* _What you are asked to do_
Each line of the material must be returned exactly.

* _Information provided_
══════════
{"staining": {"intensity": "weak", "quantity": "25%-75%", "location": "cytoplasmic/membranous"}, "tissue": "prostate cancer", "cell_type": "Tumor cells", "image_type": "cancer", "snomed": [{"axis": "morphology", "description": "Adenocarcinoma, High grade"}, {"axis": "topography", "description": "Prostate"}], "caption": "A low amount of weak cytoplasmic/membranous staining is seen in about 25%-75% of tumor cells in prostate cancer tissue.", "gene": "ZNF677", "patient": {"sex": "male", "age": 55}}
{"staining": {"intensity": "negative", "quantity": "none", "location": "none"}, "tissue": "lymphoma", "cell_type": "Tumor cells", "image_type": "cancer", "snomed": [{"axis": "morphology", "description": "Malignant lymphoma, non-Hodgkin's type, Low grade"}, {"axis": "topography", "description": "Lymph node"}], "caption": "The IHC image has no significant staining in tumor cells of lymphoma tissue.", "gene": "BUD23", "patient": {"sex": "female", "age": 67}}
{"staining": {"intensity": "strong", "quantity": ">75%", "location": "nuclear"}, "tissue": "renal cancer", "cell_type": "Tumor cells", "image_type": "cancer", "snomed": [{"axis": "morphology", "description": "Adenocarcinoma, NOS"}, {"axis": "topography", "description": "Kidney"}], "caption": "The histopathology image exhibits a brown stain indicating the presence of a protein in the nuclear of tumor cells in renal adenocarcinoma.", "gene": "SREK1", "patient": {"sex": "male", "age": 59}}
══════════
* _Task output_
{"staining": {"intensity": "weak", "quantity": "25%-75%", "location": "cytoplasmic/membranous"}, "tissue": "prostate cancer", "cell_type": "Tumor cells", "image_type": "cancer", "snomed": [{"axis": "morphology", "description": "Adenocarcinoma, High grade"}, {"axis": "topography", "description": "Prostate"}], "caption": "A low amount of weak cytoplasmic/membranous staining is seen in about 25%-75% of tumor cells in prostate cancer tissue.", "gene": "ZNF677", "patient": {"sex": "male", "age": 55}}
{"staining": {"intensity": "negative", "quantity": "none", "location": "none"}, "tissue": "lymphoma", "cell_type": "Tumor cells", "image_type": "cancer", "snomed": [{"axis": "morphology", "description": "Malignant lymphoma, non-Hodgkin's type, Low grade"}, {"axis": "topography", "description": "Lymph node"}], "caption": "The IHC image has no significant staining in tumor cells of lymphoma tissue.", "gene": "BUD23", "patient": {"sex": "female", "age": 67}}
{"staining": {"intensity": "strong", "quantity": ">75%", "location": "nuclear"}, "tissue": "renal cancer", "cell_type": "Tumor cells", "image_type": "cancer", "snomed": [{"axis": "morphology", "description": "Adenocarcinoma, NOS"}, {"axis": "topography", "description": "Kidney"}], "caption": "The histopathology image exhibits a brown stain indicating the presence of a protein in the nuclear of tumor cells in renal adenocarcinoma.", "gene": "SREK1", "patient": {"sex": "male", "age": 59}}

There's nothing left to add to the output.